### Task prompt
Where the material below has a line containing "ring pip: (401, 140)", start repeating exactly, and keep going through the line containing "thumb tip: (417, 193)", with no other lines.

━━━━━━━━━━

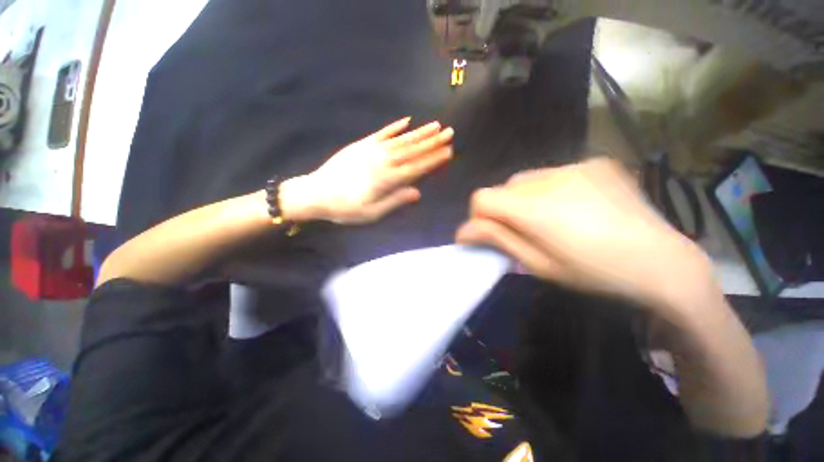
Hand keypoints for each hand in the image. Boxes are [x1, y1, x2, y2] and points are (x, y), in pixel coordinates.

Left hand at [280, 118, 452, 223]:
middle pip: (412, 150)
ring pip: (401, 140)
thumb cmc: (346, 208)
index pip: (416, 167)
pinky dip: (395, 127)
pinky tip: (407, 120)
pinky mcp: (362, 145)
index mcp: (387, 179)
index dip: (433, 160)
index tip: (448, 151)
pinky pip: (382, 133)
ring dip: (419, 132)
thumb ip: (395, 201)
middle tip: (450, 132)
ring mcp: (372, 150)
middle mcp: (383, 161)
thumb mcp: (372, 213)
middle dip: (432, 141)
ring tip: (435, 125)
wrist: (316, 193)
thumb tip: (417, 193)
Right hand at [456, 158, 712, 308]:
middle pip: (504, 187)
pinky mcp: (596, 163)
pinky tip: (575, 206)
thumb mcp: (538, 264)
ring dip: (526, 198)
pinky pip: (556, 173)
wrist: (663, 262)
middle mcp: (551, 178)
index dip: (479, 215)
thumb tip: (464, 231)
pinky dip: (552, 189)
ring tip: (550, 219)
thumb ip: (498, 239)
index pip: (482, 197)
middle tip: (523, 230)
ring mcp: (577, 166)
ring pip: (528, 179)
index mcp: (535, 208)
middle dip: (503, 208)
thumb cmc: (594, 273)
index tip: (488, 233)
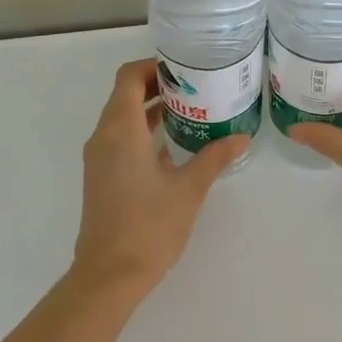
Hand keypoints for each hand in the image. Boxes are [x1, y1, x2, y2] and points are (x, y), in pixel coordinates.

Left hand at [70, 59, 248, 297]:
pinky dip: (143, 131)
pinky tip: (174, 144)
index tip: (185, 69)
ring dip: (151, 108)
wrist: (109, 275)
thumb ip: (214, 157)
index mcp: (120, 129)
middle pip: (125, 93)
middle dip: (158, 85)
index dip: (154, 66)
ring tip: (191, 109)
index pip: (129, 77)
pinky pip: (120, 138)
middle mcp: (104, 136)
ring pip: (122, 117)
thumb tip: (242, 137)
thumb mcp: (189, 189)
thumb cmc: (149, 226)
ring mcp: (99, 157)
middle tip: (196, 86)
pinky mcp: (101, 176)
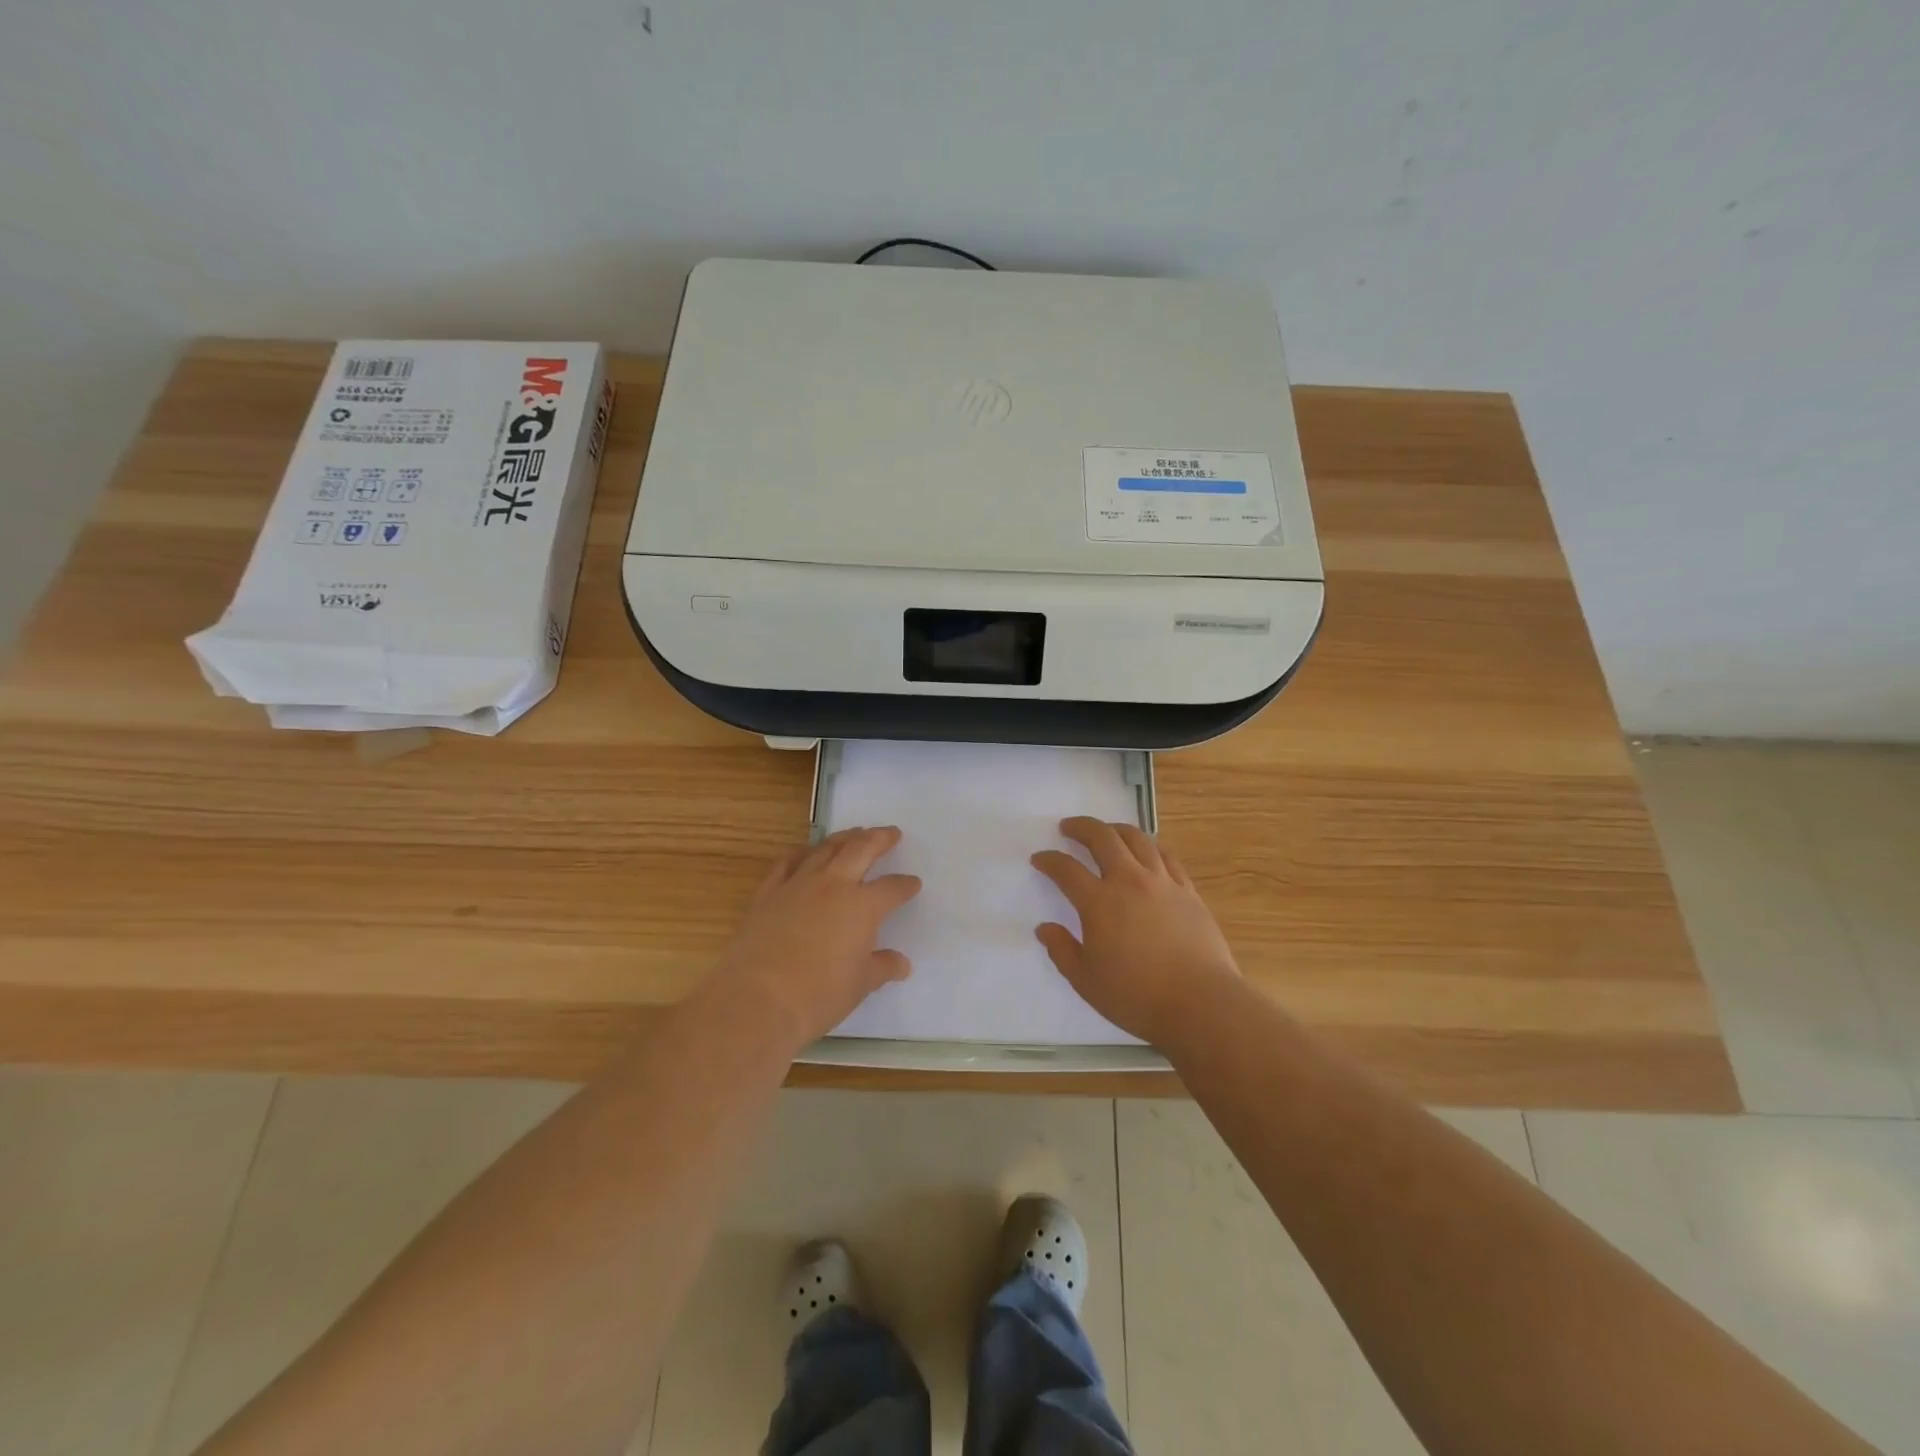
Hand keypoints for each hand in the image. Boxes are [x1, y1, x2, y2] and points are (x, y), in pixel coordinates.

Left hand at [710, 826, 921, 1047]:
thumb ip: (882, 967)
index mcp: (863, 906)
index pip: (892, 888)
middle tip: (891, 833)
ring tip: (854, 834)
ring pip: (825, 849)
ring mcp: (798, 884)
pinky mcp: (768, 892)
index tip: (913, 883)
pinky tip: (806, 853)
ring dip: (844, 838)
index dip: (905, 885)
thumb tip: (901, 963)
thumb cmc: (818, 995)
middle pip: (861, 849)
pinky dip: (801, 852)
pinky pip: (787, 862)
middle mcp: (833, 885)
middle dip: (879, 839)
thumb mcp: (860, 985)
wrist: (756, 1000)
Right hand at [1031, 817, 1241, 1047]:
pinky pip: (1166, 857)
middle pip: (1102, 838)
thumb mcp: (1086, 981)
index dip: (1049, 861)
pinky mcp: (1188, 891)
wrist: (1201, 1004)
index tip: (1039, 859)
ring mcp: (1162, 883)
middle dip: (1081, 827)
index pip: (1066, 869)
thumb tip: (1045, 928)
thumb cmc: (1137, 997)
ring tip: (1106, 831)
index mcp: (1099, 902)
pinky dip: (1150, 847)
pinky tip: (1146, 852)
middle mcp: (1129, 881)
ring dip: (1116, 829)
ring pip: (1137, 839)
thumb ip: (1062, 950)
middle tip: (1069, 827)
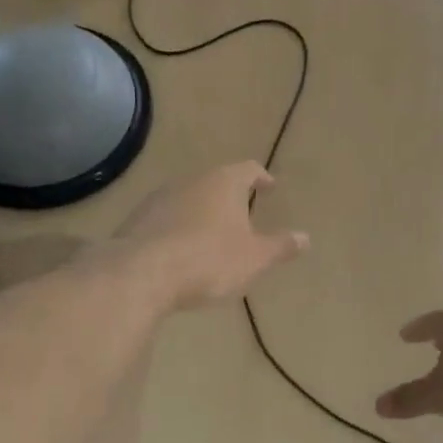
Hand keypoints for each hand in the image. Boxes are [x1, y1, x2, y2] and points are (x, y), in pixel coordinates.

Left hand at [113, 162, 308, 310]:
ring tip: (211, 234)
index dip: (261, 178)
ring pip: (188, 197)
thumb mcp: (254, 258)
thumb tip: (306, 237)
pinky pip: (165, 218)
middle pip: (216, 181)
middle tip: (242, 213)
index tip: (269, 187)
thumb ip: (280, 246)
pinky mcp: (136, 218)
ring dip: (201, 211)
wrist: (140, 273)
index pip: (248, 169)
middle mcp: (191, 180)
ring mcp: (159, 197)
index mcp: (224, 182)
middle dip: (229, 196)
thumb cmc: (208, 260)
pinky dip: (177, 227)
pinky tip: (180, 249)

━━━━━━━━━━

### Output below
ring pip: (401, 140)
thumb cmc: (346, 208)
index pip: (416, 167)
pinky dip: (395, 127)
pinky tip: (407, 120)
pinky mcp: (362, 145)
index mcp: (387, 179)
index dip: (433, 160)
index tip: (448, 151)
pinky pip: (382, 133)
ring dip: (419, 132)
thumb ip: (395, 201)
middle tip: (450, 132)
ring mcp: (372, 150)
middle mcp: (383, 161)
thumb mcp: (372, 213)
middle dip: (432, 141)
ring tip: (435, 125)
wrist: (316, 193)
thumb tip: (417, 193)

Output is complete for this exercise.